I can see that on my machine,

the product is fully managed (https://cloud.google.com/build) so we dont get to control the instances. I guess i was wondering if you had any recent certificate or setting changes? I would hate to use the --insecure option

alexellis commented 3 years ago

The certificate is valid, so I would suggest that you take it up with your Google Cloud rep. Why don't you download the binary from the linked releases page? Does GitHub also give you invalid TLS errors?

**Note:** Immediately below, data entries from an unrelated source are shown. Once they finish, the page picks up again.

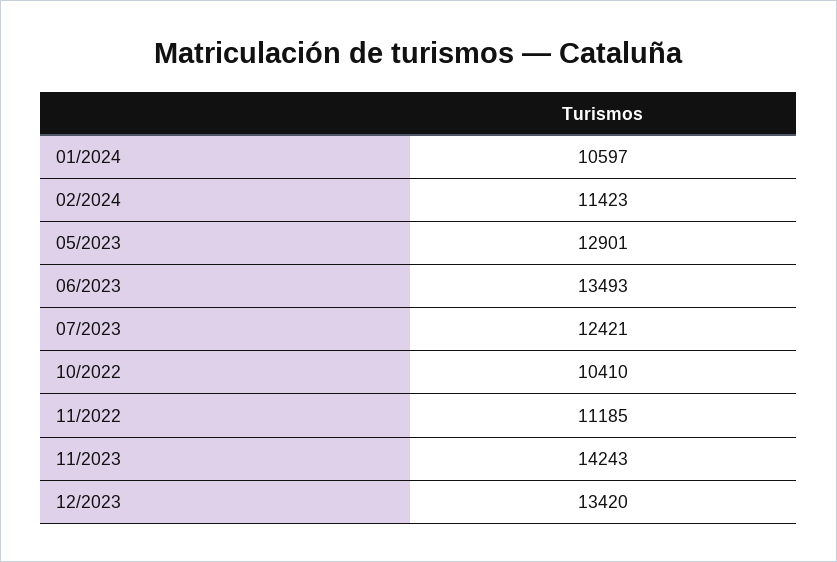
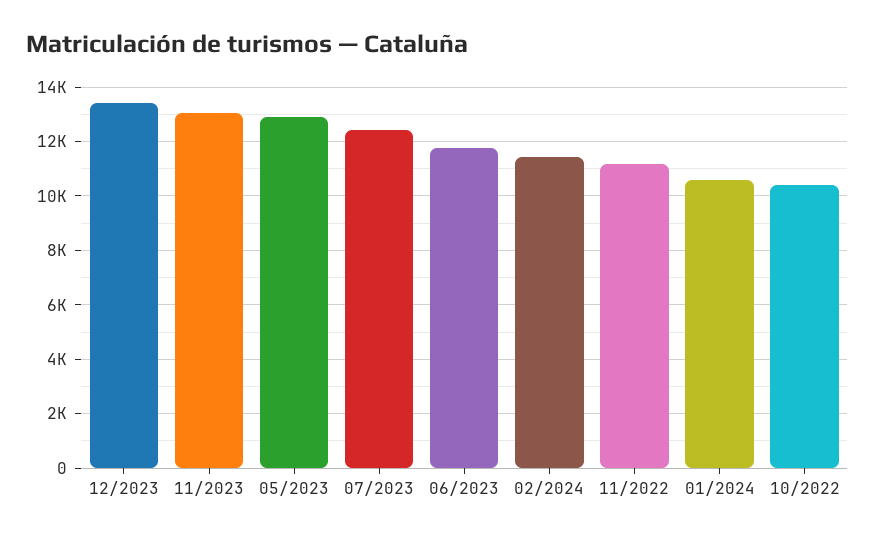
  {
    "01/2024": 10597,
    "02/2024": 11423,
    "05/2023": 12901,
-   "06/2023": 13493,
+   "06/2023": 11750,
    "07/2023": 12421,
    "10/2022": 10410,
    "11/2022": 11185,
-   "11/2023": 14243,
+   "11/2023": 13000,
    "12/2023": 13420
  }

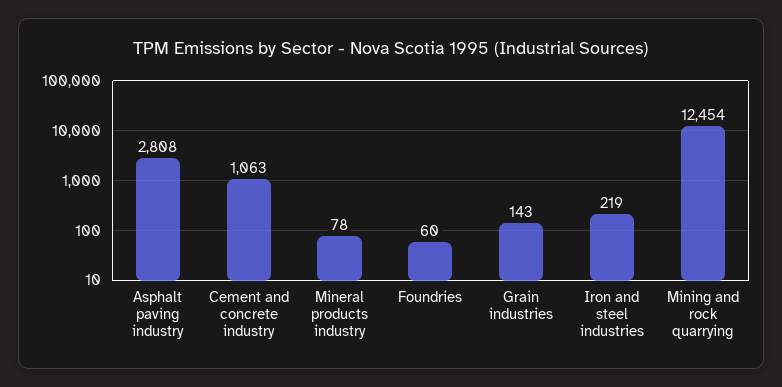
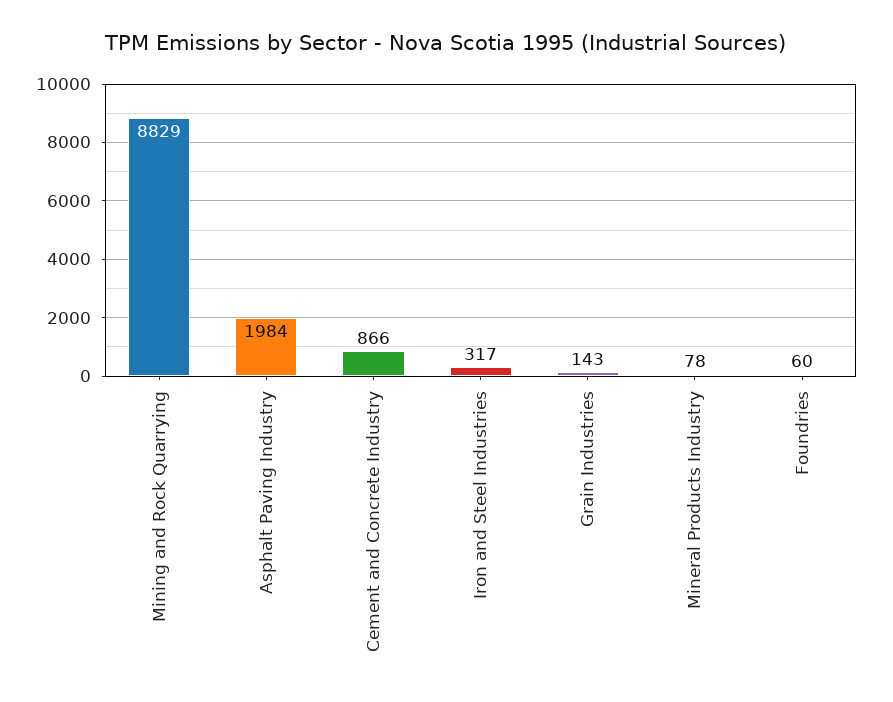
  {
-   "Asphalt paving industry": 2808,
+   "Asphalt paving industry": 1984,
-   "Cement and concrete industry": 1063,
+   "Cement and concrete industry": 866,
    "Mineral products industry": 78,
    "Foundries": 60,
    "Grain industries": 143,
-   "Iron and steel industries": 219,
+   "Iron and steel industries": 317,
-   "Mining and rock quarrying": 12454
+   "Mining and rock quarrying": 8829
  }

I'm not sure what you want me to say?

alexellis commented 3 years ago

This also came to mind: https://portswigger.net/daily-swig/lets-encrypt-root-cert-update-catches-out-many-big-name-tech-firms

Tarang commented 3 years ago

Yup that looks like it, easy to reproduce & fix

docker run -it --entrypoint /bin/bash gcr.io/cloud-builders/docker
..
$ curl https://cli.install.com -v
$ curl: (60) server certificate verification failed. CAfile: /etc/ssl/certs/ca-certificates.crt CRL...

$ apt-get install libgnutls30
$ curl https://cli.install.com -v
..
$ Connected to cli.openfaas.com (34.194.149.67) port 443 (#0)
..

So that solves it! It was just the root ca had expired. Kind of strange they haven't still solved it & have no open tickets anywhere about the issue.

Note: The install is libgnutls30 but it really allows the new CA to be used and updates it somehow.